[Work request]:
Set down each record that follows exactly. Drop the images.

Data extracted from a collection
══════════

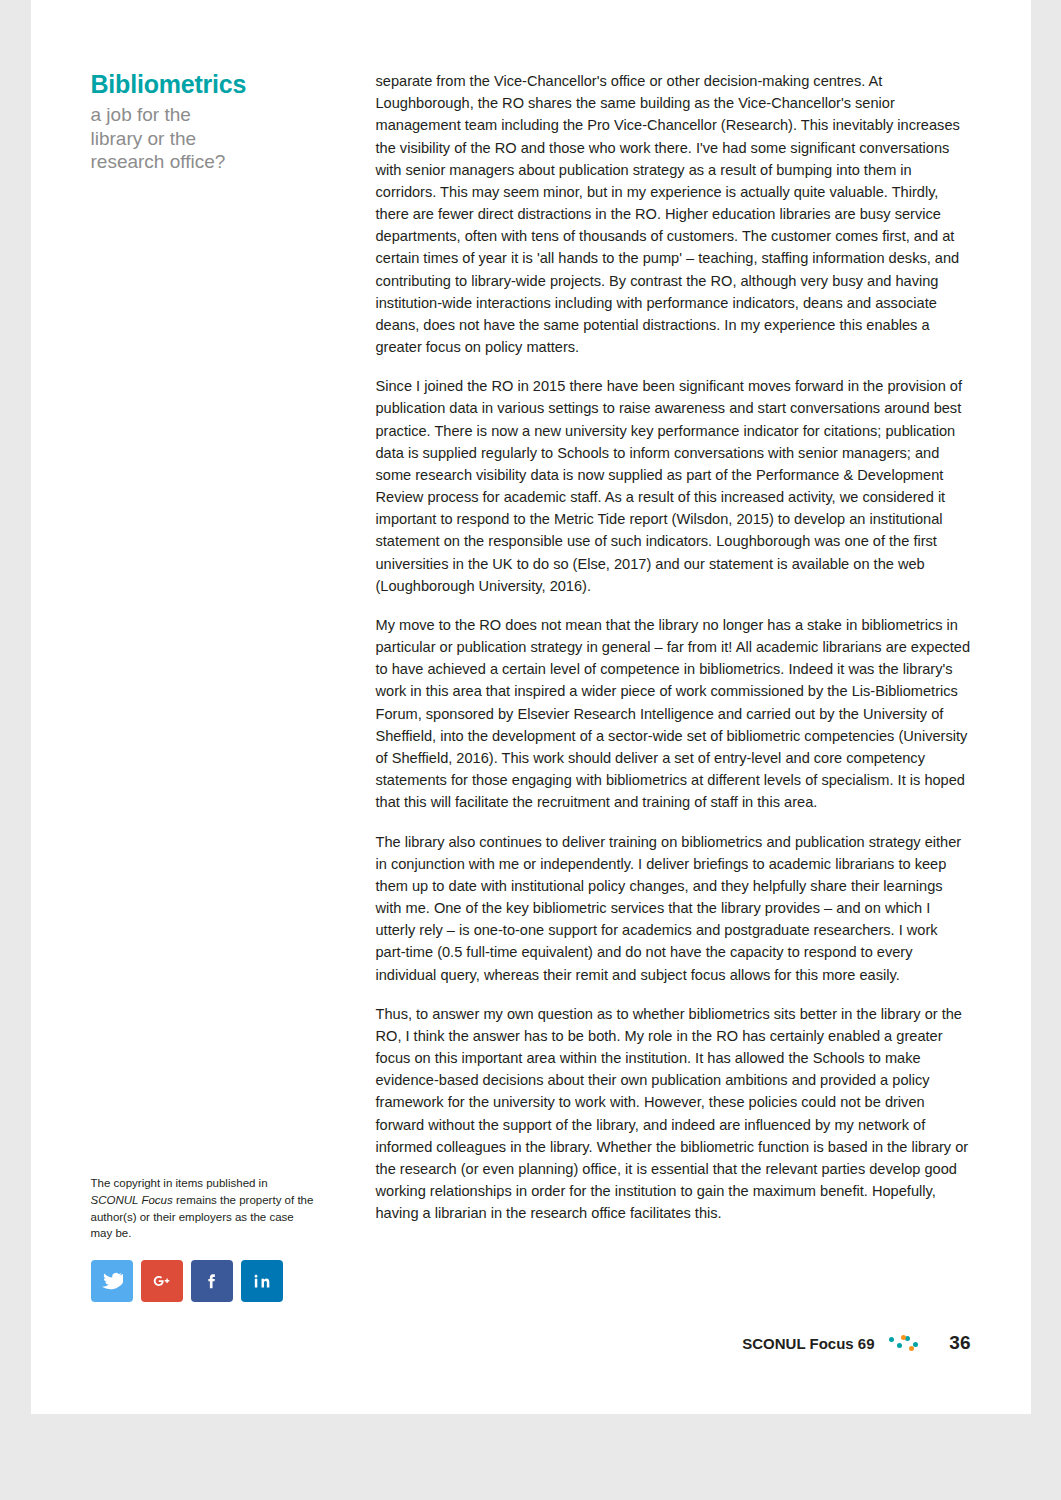Bibliometrics
a job for the
library or the
research office?
The copyright in items published in SCONUL Focus remains the property of the author(s) or their employers as the case may be.
separate from the Vice-Chancellor's office or other decision-making centres. At Loughborough, the RO shares the same building as the Vice-Chancellor's senior management team including the Pro Vice-Chancellor (Research). This inevitably increases the visibility of the RO and those who work there. I've had some significant conversations with senior managers about publication strategy as a result of bumping into them in corridors. This may seem minor, but in my experience is actually quite valuable. Thirdly, there are fewer direct distractions in the RO. Higher education libraries are busy service departments, often with tens of thousands of customers. The customer comes first, and at certain times of year it is 'all hands to the pump' – teaching, staffing information desks, and contributing to library-wide projects. By contrast the RO, although very busy and having institution-wide interactions including with performance indicators, deans and associate deans, does not have the same potential distractions. In my experience this enables a greater focus on policy matters.
Since I joined the RO in 2015 there have been significant moves forward in the provision of publication data in various settings to raise awareness and start conversations around best practice. There is now a new university key performance indicator for citations; publication data is supplied regularly to Schools to inform conversations with senior managers; and some research visibility data is now supplied as part of the Performance & Development Review process for academic staff. As a result of this increased activity, we considered it important to respond to the Metric Tide report (Wilsdon, 2015) to develop an institutional statement on the responsible use of such indicators. Loughborough was one of the first universities in the UK to do so (Else, 2017) and our statement is available on the web (Loughborough University, 2016).
My move to the RO does not mean that the library no longer has a stake in bibliometrics in particular or publication strategy in general – far from it! All academic librarians are expected to have achieved a certain level of competence in bibliometrics. Indeed it was the library's work in this area that inspired a wider piece of work commissioned by the Lis-Bibliometrics Forum, sponsored by Elsevier Research Intelligence and carried out by the University of Sheffield, into the development of a sector-wide set of bibliometric competencies (University of Sheffield, 2016). This work should deliver a set of entry-level and core competency statements for those engaging with bibliometrics at different levels of specialism. It is hoped that this will facilitate the recruitment and training of staff in this area.
The library also continues to deliver training on bibliometrics and publication strategy either in conjunction with me or independently. I deliver briefings to academic librarians to keep them up to date with institutional policy changes, and they helpfully share their learnings with me. One of the key bibliometric services that the library provides – and on which I utterly rely – is one-to-one support for academics and postgraduate researchers. I work part-time (0.5 full-time equivalent) and do not have the capacity to respond to every individual query, whereas their remit and subject focus allows for this more easily.
Thus, to answer my own question as to whether bibliometrics sits better in the library or the RO, I think the answer has to be both. My role in the RO has certainly enabled a greater focus on this important area within the institution. It has allowed the Schools to make evidence-based decisions about their own publication ambitions and provided a policy framework for the university to work with. However, these policies could not be driven forward without the support of the library, and indeed are influenced by my network of informed colleagues in the library. Whether the bibliometric function is based in the library or the research (or even planning) office, it is essential that the relevant parties develop good working relationships in order for the institution to gain the maximum benefit. Hopefully, having a librarian in the research office facilitates this.
SCONUL Focus 69 36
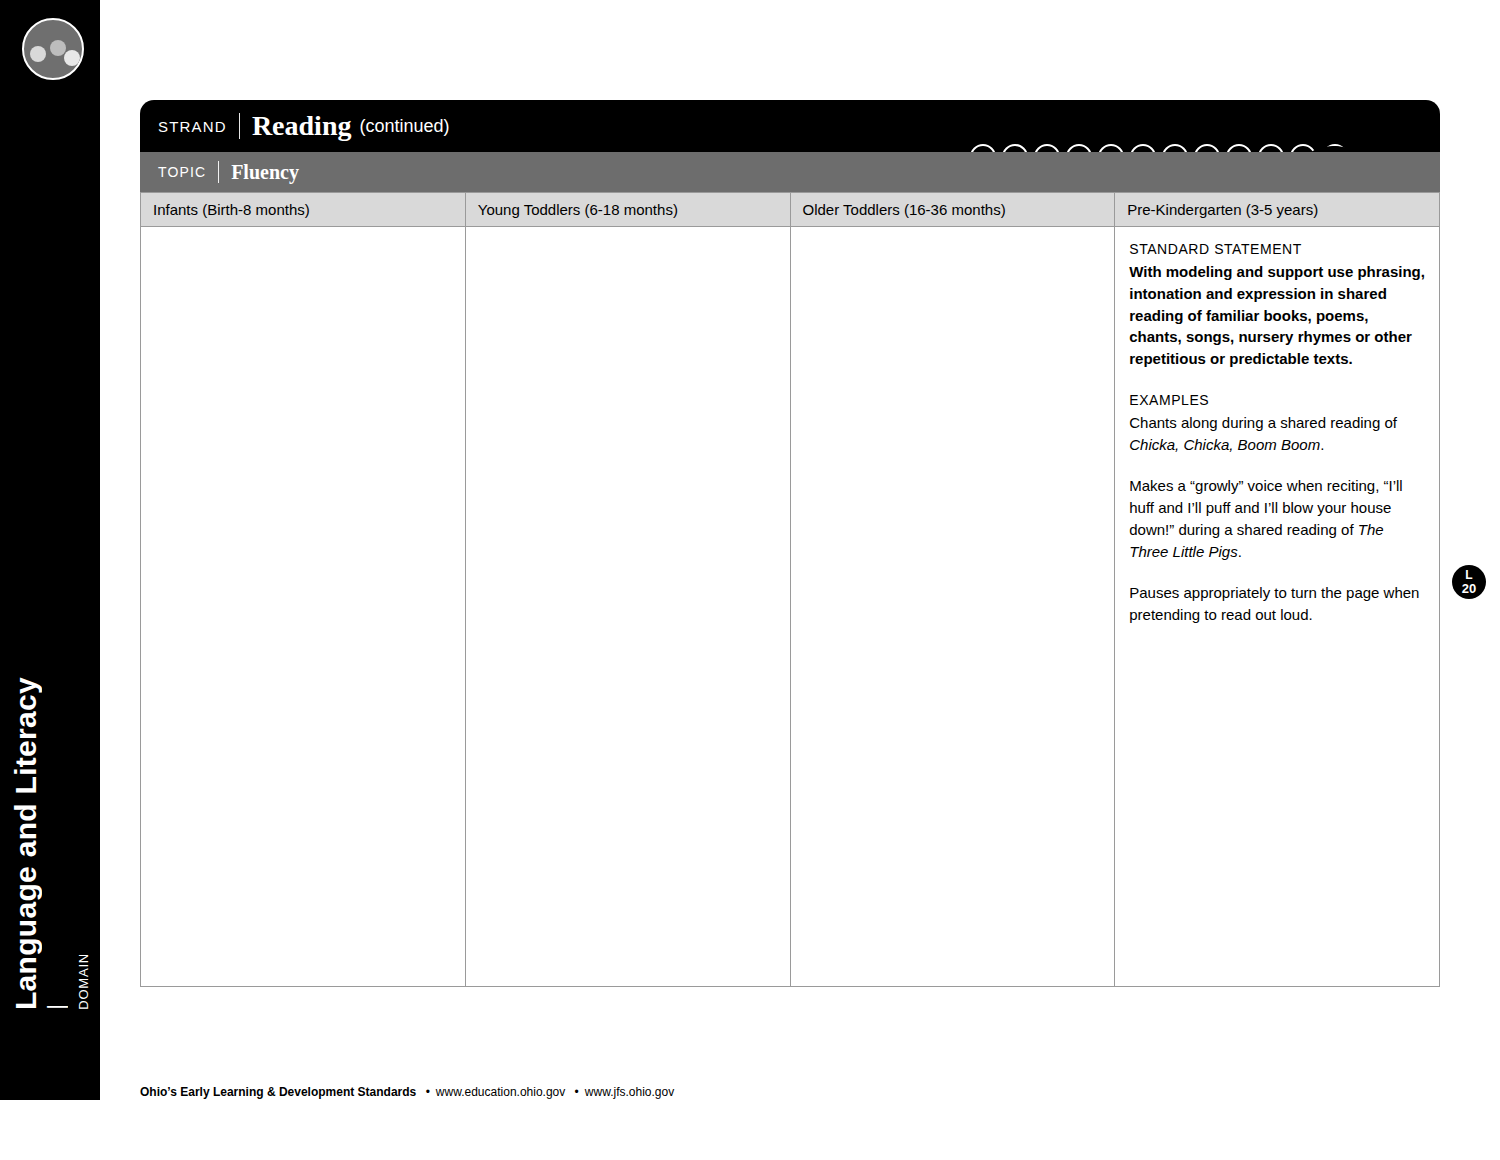Language and Literacy | DOMAIN
STRAND Reading (continued)
TOPIC Fluency
| Infants (Birth-8 months) | Young Toddlers (6-18 months) | Older Toddlers (16-36 months) | Pre-Kindergarten (3-5 years) |
| --- | --- | --- | --- |
| | | | STANDARD STATEMENT With modeling and support use phrasing, intonation and expression in shared reading of familiar books, poems, chants, songs, nursery rhymes or other repetitious or predictable texts. EXAMPLES Chants along during a shared reading of Chicka, Chicka, Boom Boom . Makes a “growly” voice when reciting, “I’ll huff and I’ll puff and I’ll blow your house down!” during a shared reading of The Three Little Pigs . Pauses appropriately to turn the page when pretending to read out loud. |
L 20
Ohio’s Early Learning & Development Standards •www.education.ohio.gov •www.jfs.ohio.gov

══════════

[Task response]:
Bibliometrics
a job for the
library or the
research office?
The copyright in items published in SCONUL Focus remains the property of the author(s) or their employers as the case may be.
separate from the Vice-Chancellor's office or other decision-making centres. At Loughborough, the RO shares the same building as the Vice-Chancellor's senior management team including the Pro Vice-Chancellor (Research). This inevitably increases the visibility of the RO and those who work there. I've had some significant conversations with senior managers about publication strategy as a result of bumping into them in corridors. This may seem minor, but in my experience is actually quite valuable. Thirdly, there are fewer direct distractions in the RO. Higher education libraries are busy service departments, often with tens of thousands of customers. The customer comes first, and at certain times of year it is 'all hands to the pump' – teaching, staffing information desks, and contributing to library-wide projects. By contrast the RO, although very busy and having institution-wide interactions including with performance indicators, deans and associate deans, does not have the same potential distractions. In my experience this enables a greater focus on policy matters.
Since I joined the RO in 2015 there have been significant moves forward in the provision of publication data in various settings to raise awareness and start conversations around best practice. There is now a new university key performance indicator for citations; publication data is supplied regularly to Schools to inform conversations with senior managers; and some research visibility data is now supplied as part of the Performance & Development Review process for academic staff. As a result of this increased activity, we considered it important to respond to the Metric Tide report (Wilsdon, 2015) to develop an institutional statement on the responsible use of such indicators. Loughborough was one of the first universities in the UK to do so (Else, 2017) and our statement is available on the web (Loughborough University, 2016).
My move to the RO does not mean that the library no longer has a stake in bibliometrics in particular or publication strategy in general – far from it! All academic librarians are expected to have achieved a certain level of competence in bibliometrics. Indeed it was the library's work in this area that inspired a wider piece of work commissioned by the Lis-Bibliometrics Forum, sponsored by Elsevier Research Intelligence and carried out by the University of Sheffield, into the development of a sector-wide set of bibliometric competencies (University of Sheffield, 2016). This work should deliver a set of entry-level and core competency statements for those engaging with bibliometrics at different levels of specialism. It is hoped that this will facilitate the recruitment and training of staff in this area.
The library also continues to deliver training on bibliometrics and publication strategy either in conjunction with me or independently. I deliver briefings to academic librarians to keep them up to date with institutional policy changes, and they helpfully share their learnings with me. One of the key bibliometric services that the library provides – and on which I utterly rely – is one-to-one support for academics and postgraduate researchers. I work part-time (0.5 full-time equivalent) and do not have the capacity to respond to every individual query, whereas their remit and subject focus allows for this more easily.
Thus, to answer my own question as to whether bibliometrics sits better in the library or the RO, I think the answer has to be both. My role in the RO has certainly enabled a greater focus on this important area within the institution. It has allowed the Schools to make evidence-based decisions about their own publication ambitions and provided a policy framework for the university to work with. However, these policies could not be driven forward without the support of the library, and indeed are influenced by my network of informed colleagues in the library. Whether the bibliometric function is based in the library or the research (or even planning) office, it is essential that the relevant parties develop good working relationships in order for the institution to gain the maximum benefit. Hopefully, having a librarian in the research office facilitates this.
SCONUL Focus 69 36
Language and Literacy | DOMAIN
STRAND Reading (continued)
TOPIC Fluency
| Infants (Birth-8 months) | Young Toddlers (6-18 months) | Older Toddlers (16-36 months) | Pre-Kindergarten (3-5 years) |
| --- | --- | --- | --- |
| | | | STANDARD STATEMENT With modeling and support use phrasing, intonation and expression in shared reading of familiar books, poems, chants, songs, nursery rhymes or other repetitious or predictable texts. EXAMPLES Chants along during a shared reading of Chicka, Chicka, Boom Boom . Makes a “growly” voice when reciting, “I’ll huff and I’ll puff and I’ll blow your house down!” during a shared reading of The Three Little Pigs . Pauses appropriately to turn the page when pretending to read out loud. |
L 20
Ohio’s Early Learning & Development Standards •www.education.ohio.gov •www.jfs.ohio.gov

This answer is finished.